To Topple the Tyrant tops the lot, though, in my opinion. Some reasons for the pick:

  1. Things will otherwise get far worse. In de la Boëtie's France, there came the massacre of Protestants, then a steadily tightening grip on the economy by the ruling class, then the bloodletting of the Revolution, then the unprecedented slaughter of the Napoleonic Wars, then those of 1871, 1914 and 1940. In our part of the world, personal liberty has been decreasing at an ever faster rate, as far back as the eye can see, since 1781. There is no reason to think this trend will not continue as long as government continues – and by “government,” I include non-state fanatics who may acquire WMDs with which to commit suicide and mass murder in retaliation for past FedGov outrages. The probability of total slavery gets ever closer, and that of nuclear annihilation gets ever more likely. The “do-nothing” option is utopian; the current status is wholly unstable. Freedom will shrink, fast, much further, unless this objective is aggressively pursued. It's no exaggeration to say that survival of the human race depends upon it.

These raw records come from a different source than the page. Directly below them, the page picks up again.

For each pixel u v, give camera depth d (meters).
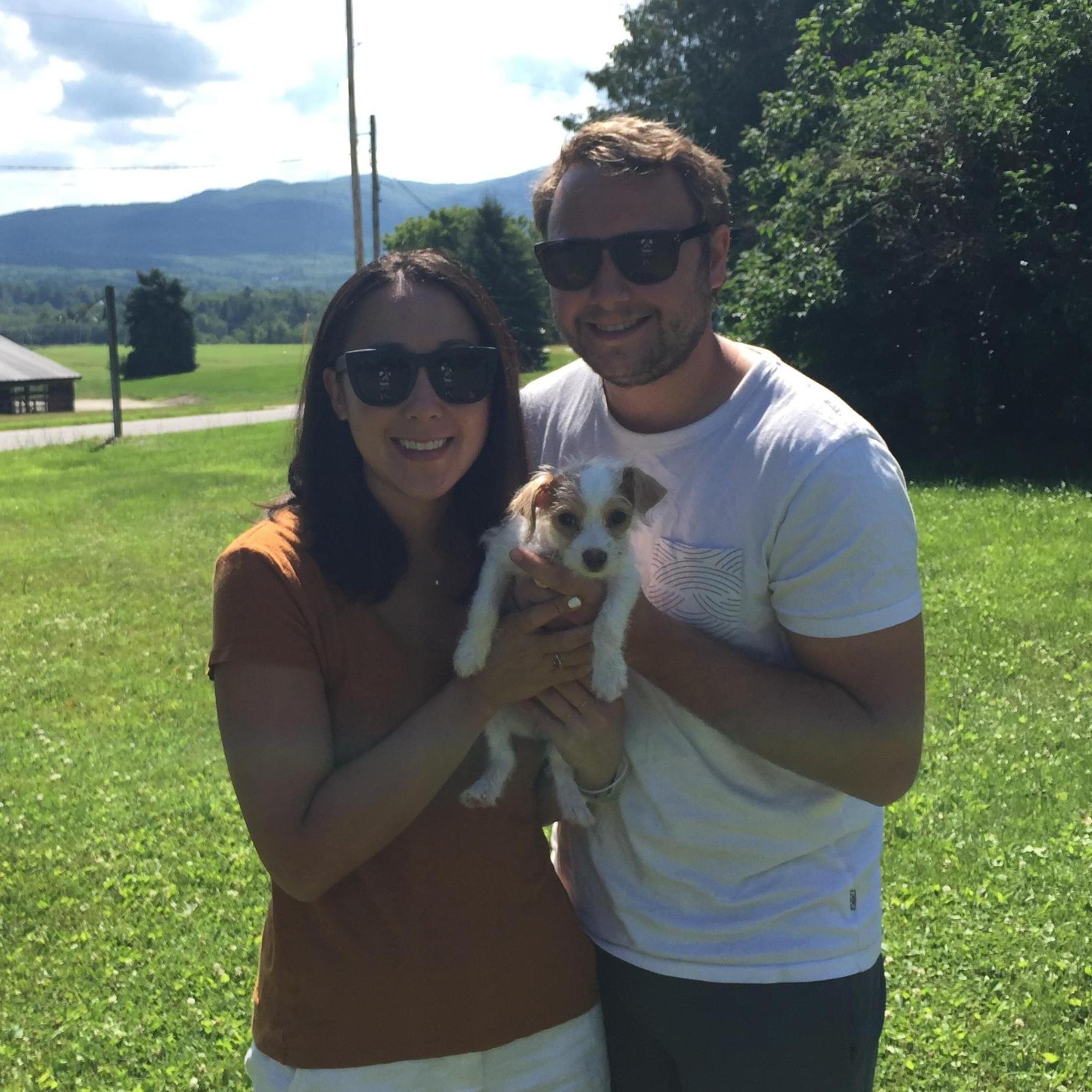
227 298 165.25
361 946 2.11
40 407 55.12
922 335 17.08
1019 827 5.45
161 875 5.48
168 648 9.74
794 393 2.24
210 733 7.64
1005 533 11.26
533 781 2.47
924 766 6.16
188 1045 4.16
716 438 2.29
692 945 2.29
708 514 2.27
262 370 75.81
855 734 2.10
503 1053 2.20
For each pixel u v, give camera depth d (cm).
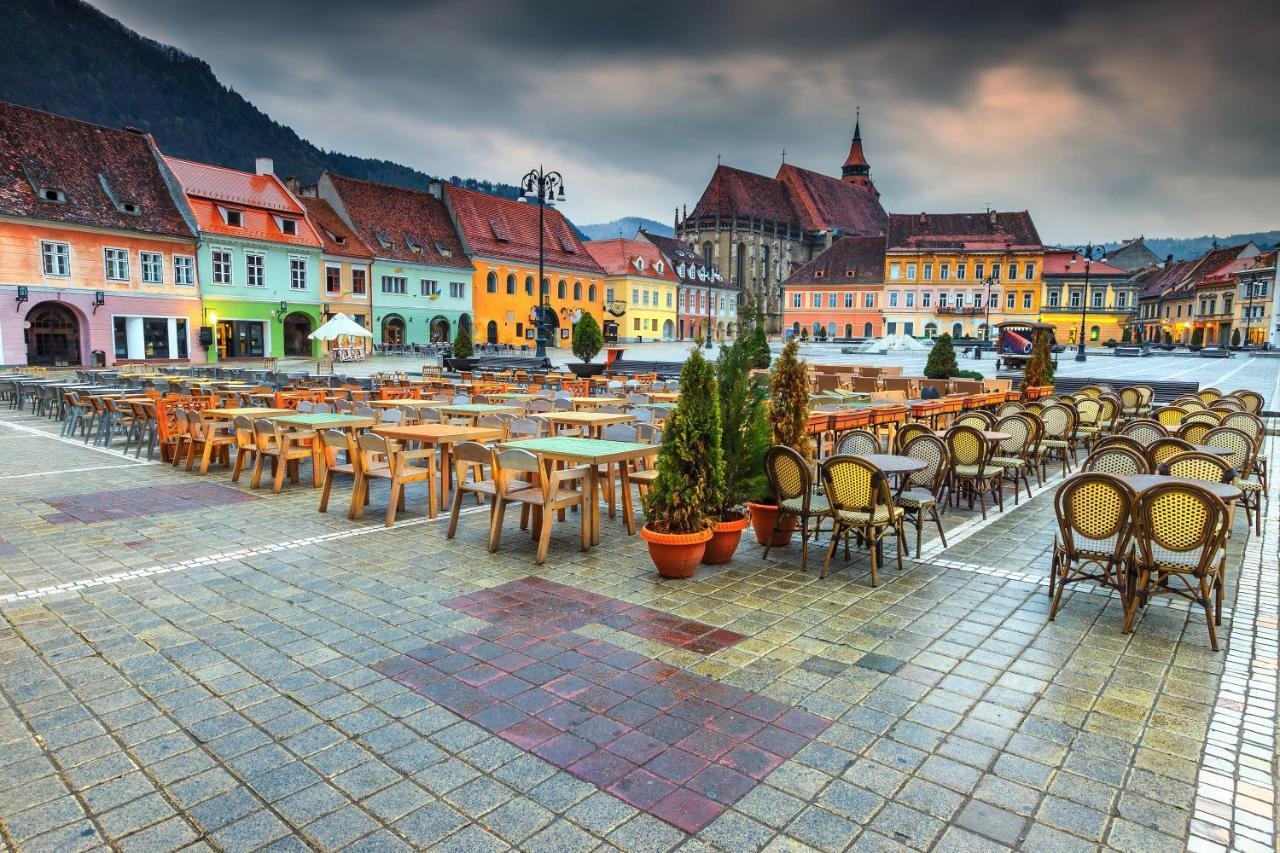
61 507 930
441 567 690
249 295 4375
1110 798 349
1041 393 1798
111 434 1585
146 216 3941
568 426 1219
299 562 704
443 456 972
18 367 3005
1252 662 496
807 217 11400
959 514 924
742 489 713
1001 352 4103
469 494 1023
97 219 3725
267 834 322
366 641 521
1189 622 567
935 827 328
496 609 582
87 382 2267
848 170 13212
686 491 647
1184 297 8925
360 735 400
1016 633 543
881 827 328
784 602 601
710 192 10669
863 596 617
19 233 3462
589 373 2806
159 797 348
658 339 8038
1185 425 973
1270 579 670
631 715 421
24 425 1772
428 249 5600
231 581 648
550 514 701
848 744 393
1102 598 617
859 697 443
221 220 4259
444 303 5678
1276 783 361
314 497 999
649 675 470
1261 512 930
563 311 6794
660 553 646
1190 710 431
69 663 486
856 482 651
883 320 8925
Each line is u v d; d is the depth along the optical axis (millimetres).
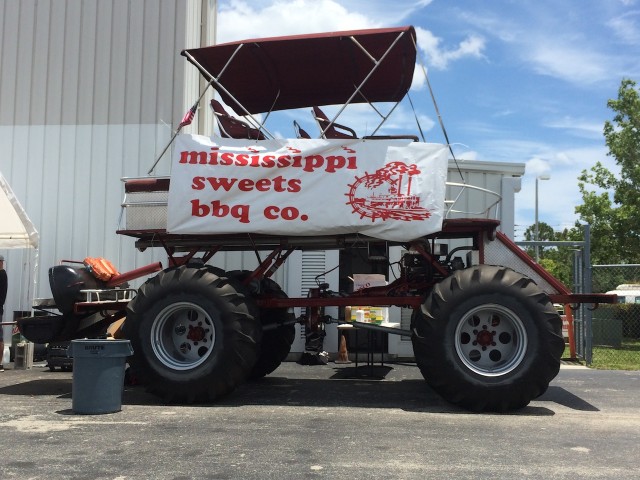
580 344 9875
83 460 3836
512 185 9891
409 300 5945
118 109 9727
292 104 7621
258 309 5867
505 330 5527
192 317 5949
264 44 6066
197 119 10766
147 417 5121
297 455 3955
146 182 6156
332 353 9562
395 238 5590
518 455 3984
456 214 9812
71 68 9844
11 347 9320
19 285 9594
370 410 5461
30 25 9945
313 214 5676
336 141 5742
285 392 6453
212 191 5816
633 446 4238
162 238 6359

  1. Nothing less will suffice for self-defense. This objective has nothing to do with altruism, rather it's to get the tyrant's boot off one's own neck – see The Duty to End the State.
     
  2. Freedom fits human nature. We are not fully human until we are fully free.
  1. This objective was de la Boëtie's choice also, and he was pretty smart. 
  2. Human nature also cherishes children, and wants the best for them. To endow ours with liberty is the greatest legacy we could provide.
     
  3. Done right, it takes very little work or time, no cost at all, and is a bunch of fun. One introduction to the method is shown here.

Once done, the first three of the four alternative objectives above become moot anyway, so I need apologize only to enthusiasts for the fourth; when the State has evaporated, that particular route to martyrdom will vanish with it. Real sorry about that.